Reperfusion therapy may be suboptimal for STEMIs requiring transfers

1. Based on data from the Acute Coronary Treatment and Intervention Outcomes Network Registry–Get With the Guidelines (ACTION Registry-GWTG), only one-half of all patients who required transfer for STEMI received primary percutaneous coronary intervention (pPCI) within 120 minutes. As the drive time increased to between 30 and 120 minutes, fewer than one-half of patients received pPCI in optimal time.

2. For the subset of patients who were between 30 and 120 minutes of driving time away from a PCI-center, in whom either fibrinolysis or pPCI would be appropriate, there was no difference in mortality or major bleeding observed between the two reperfusion strategies, although bleeding risk was higher for those who received fibrinolysis first and then required rescue PCI.

Evidence Rating Level: 2 (Good)

Study Rundown: Primary percutaneous coronary intervention (pPCI) within 120 minutes of first medical contact is the current recommendation for ST-segment elevation myocardial infarctions (STEMI). Fibrinolysis is also a reperfusion strategy that can be employed if the hospital does not have PCI capabilities and travel time to the nearest center is long. This study was conducted to determine the timeliness of care and outcomes associated with the two reperfusion strategies based on interhospital driving time. The study, which used data from the Acute Coronary Treatment and Intervention Outcomes Network Registry–Get With the Guidelines (ACTION Registry-GWTG), showed that about half of the patients who required transfer received pPCI within optimal time. As the drive time increased to between 30 and 120 minutes, less than half of patients received pPCI in optimum time. For the subset of patients who were between 30 and 120 minutes of driving time away from a PCI-center, in whom either fibrinolysis or pPCI would be appropriate, there was no difference in mortality or major bleeding observed between the two reperfusion strategies, although bleeding risk was higher for those who received fibrinolysis first and then required rescue PCI.

One major advantage of the study is that the data is derived from a large, nationally representative sample, which makes the results generalizable for many transfer and receiving hospitals (though only hospitals that were a part of the registry were included in the trial). There are a significant number of confounding variables, such as actual transfer times for individual patients and certain patient characteristics that may influence physician choices for reperfusion therapy.

Click to read the study, published today in JAMA Internal Medicine

Relevant Reading: Fibrinolysis or primary PCI in ST-segment elevation myocardial infarction

In-Depth [retrospective cohort]: The data for this study comes from the National Cardiovascular Data Registry (NDCR) Acute Coronary Treatment and Interventions Outcomes Network Registry-Get With the Guidelines (ACTION Registry-GWTG). Data was collected from 2008 to 2012, and the final analysis included 2,478 pairs of transferring and receiving STEMI centers with 22,481 patients involved.

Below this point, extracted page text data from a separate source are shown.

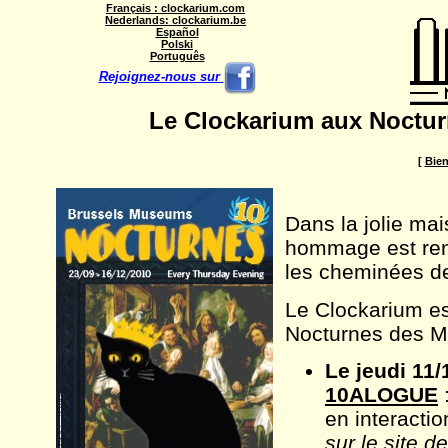
Français : clockarium.com
Nederlands: clockarium.be
Español
Polski
Português
Rejoignez-nous sur
Le Clockarium aux Noctur
[
Bie
Dans la jolie ma
hommage est rend
les cheminées de
Le Clockarium e
Nocturnes des Mu
Le jeudi 11/
10ALOGUE
:
en interactio
sur le site d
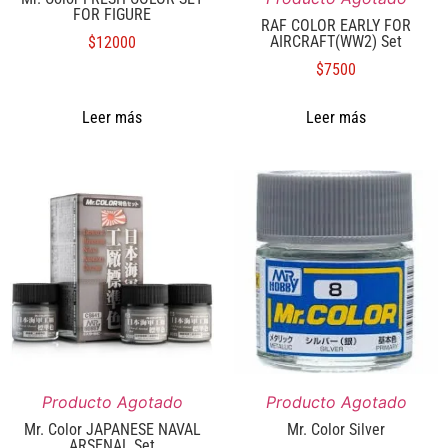
FOR FIGURE
RAF COLOR EARLY FOR
AIRCRAFT(WW2) Set
$
12000
$
7500
Leer más
Leer más
Producto Agotado
Producto Agotado
Mr. Color JAPANESE NAVAL
Mr. Color Silver
ARSENAL Set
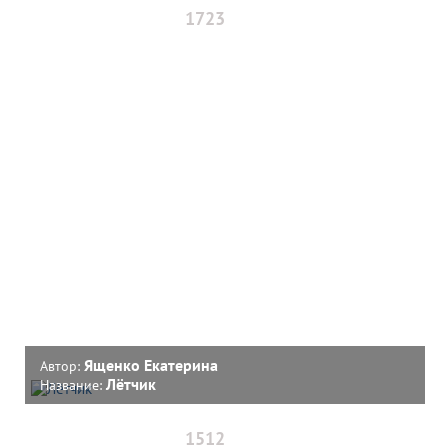
1723
Ященко Екатерина
Автор:
Лётчик
Название:
1512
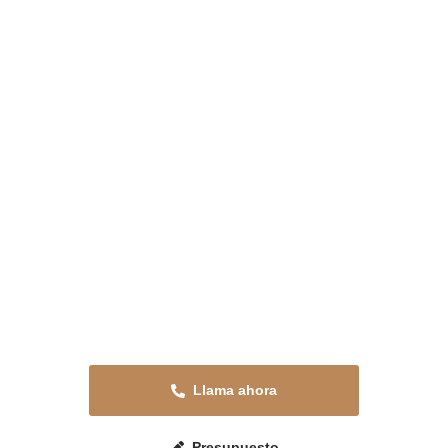
Presupuesta tu reforma en
Tallante
Solicita tu presupuesto sin compromiso o
llama ahora para resolver cualquier duda.
Estaremos encantados de atenderte.
Llama ahora
Presupuesto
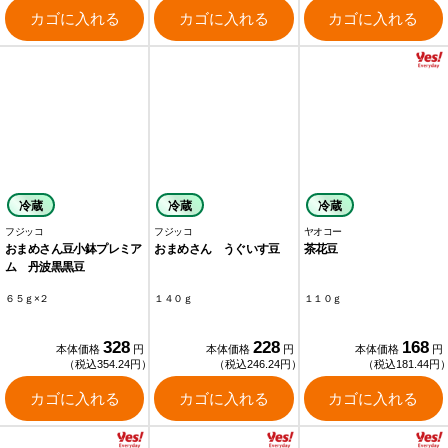
カゴに入れる
カゴに入れる
カゴに入れる
冷蔵
冷蔵
冷蔵
フジッコ
フジッコ
ヤオコー
おまめさん豆小鉢プレミア
おまめさん うぐいす豆
茶花豆
ム 丹波黒黒豆
６５ｇ×２
１４０ｇ
１１０ｇ
328
228
168
本体価格
円
本体価格
円
本体価格
円
（税込354.24円）
（税込246.24円）
（税込181.44円
カゴに入れる
カゴに入れる
カゴに入れる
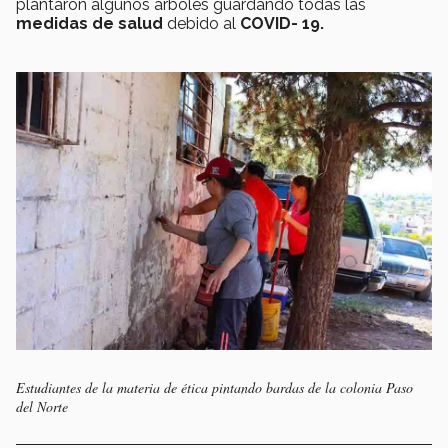
plantaron algunos árboles guardando todas las
medidas de salud
debido al
COVID- 19.
Estudiantes de la materia de ética pintando bardas de la colonia Paso
del Norte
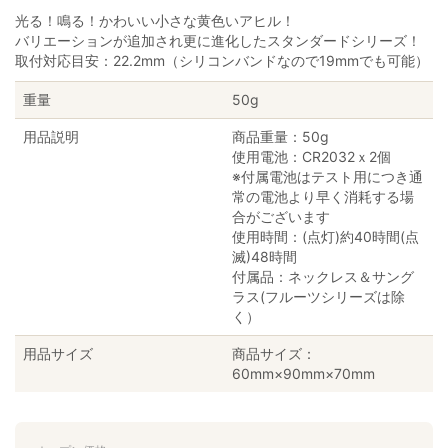
光る！鳴る！かわいい小さな黄色いアヒル！
バリエーションが追加され更に進化したスタンダードシリーズ！
取付対応目安：22.2mm（シリコンバンドなので19mmでも可能）
重量
50g
用品説明
商品重量：50g
使用電池：CR2032ｘ2個
※付属電池はテスト用につき通
常の電池より早く消耗する場
合がございます
使用時間：(点灯)約40時間(点
滅)48時間
付属品：ネックレス＆サング
ラス(フルーツシリーズは除
く）
用品サイズ
商品サイズ：
60mm×90mm×70mm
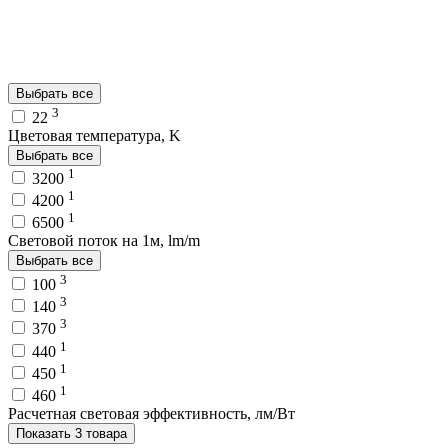
Выбрать все
3
22
Цветовая температура, K
Выбрать все
1
3200
1
4200
1
6500
Световой поток на 1м, lm/m
Выбрать все
3
100
3
140
3
370
1
440
1
450
1
460
Расчетная световая эффективность, лм/Вт
Показать 3 товара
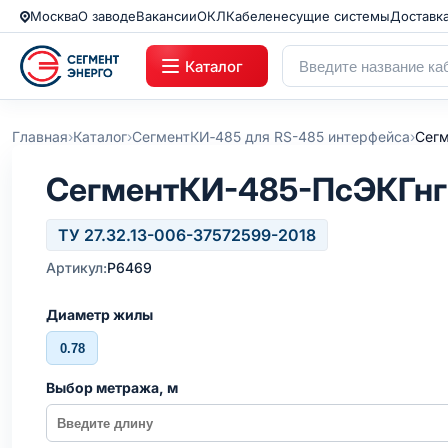
Москва
О заводе
Вакансии
ОКЛ
Кабеленесущие системы
Доставк
Каталог
›
›
›
Главная
Каталог
СегментКИ‑485 для RS-485 интерфейса
Сегм
СегментКИ-485-ПсЭКГнг
ТУ 27.32.13-006-37572599-2018
Артикул:
Р6469
Диаметр жилы
0.78
Выбор метража, м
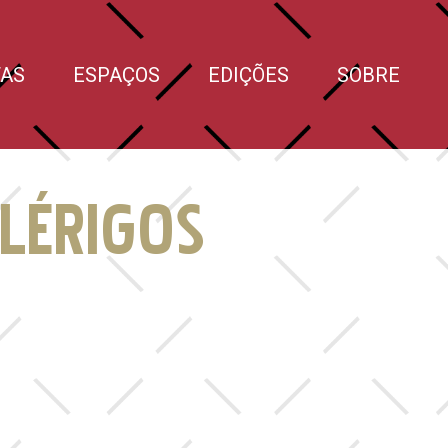
TAS
ESPAÇOS
EDIÇÕES
SOBRE
CLÉRIGOS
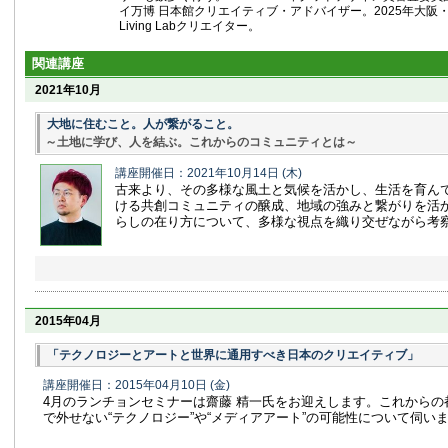
イ万博 日本館クリエイティブ・アドバイザー。2025年大阪・関西
Living Labクリエイター。
関連講座
2021年10月
大地に住むこと。人が繋がること。
～土地に学び、人を結ぶ。これからのコミュニティとは～
講座開催日：2021年10月14日
(木)
古来より、その多様な風土と気候を活かし、生活を育ん
ける共創コミュニティの醸成、地域の強みと繋がりを活
らしの在り方について、多様な視点を織り交ぜながら考察
2015年04月
「テクノロジーとアートと世界に通用すべき日本のクリエイティブ」
講座開催日：2015年04月10日
(金)
4月のランチョンセミナーは齋藤 精一氏をお迎えします。これからの
で外せない“テクノロジー”や“メディアアート”の可能性について伺い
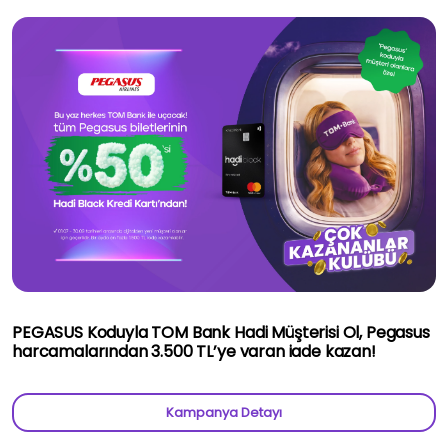
PEGASUS Koduyla TOM Bank Hadi Müşterisi Ol, Pegasus
harcamalarından 3.500 TL’ye varan iade kazan!
Kampanya Detayı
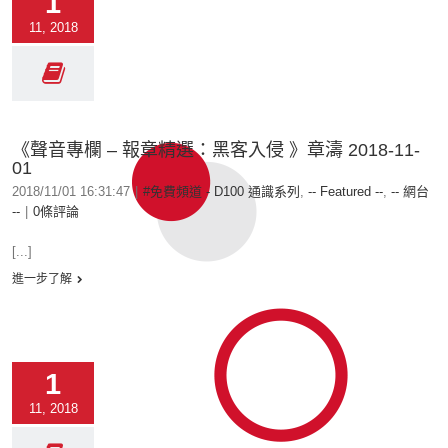
1
11, 2018
《聲音專欄 – 報章精選：黑客入侵 》章濤 2018-11-
01
2018/11/01 16:31:47
|
#免費頻道 - D100 通識系列
,
-- Featured --
,
-- 網台
--
|
0條評論
[...]
進一步了解
1
11, 2018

In all, 51.3% of patients achieved the recommended door-to-balloon (DTB) time of 120 minutes. When driving time increased to 30-120 minutes, only 42.6% achieved the optimum DTB time, and for 60-120 minutes of driving time, only 29.6% achieved the optimum time. For the cohort of patients who were between 30 and 120 minutes driving time, in whom either reperfusion strategy could be appropriate, there was no significant difference in in-hospital mortality for patients who received fibrinolysis compared to pPCI (OR 1.13; 95%CI 0.94-1.36). The bleeding risk was higher for those patients who received pre-transfer fibrinolysis if they subsequently required rescue PCI (OR 1.44; 95%CI 1.22-1.70) compared with pPCI. There was no difference in bleeding risk between the two reperfusion strategies if rescue PCI was not needed (OR 0.93; 95%CI 0.72-1.19).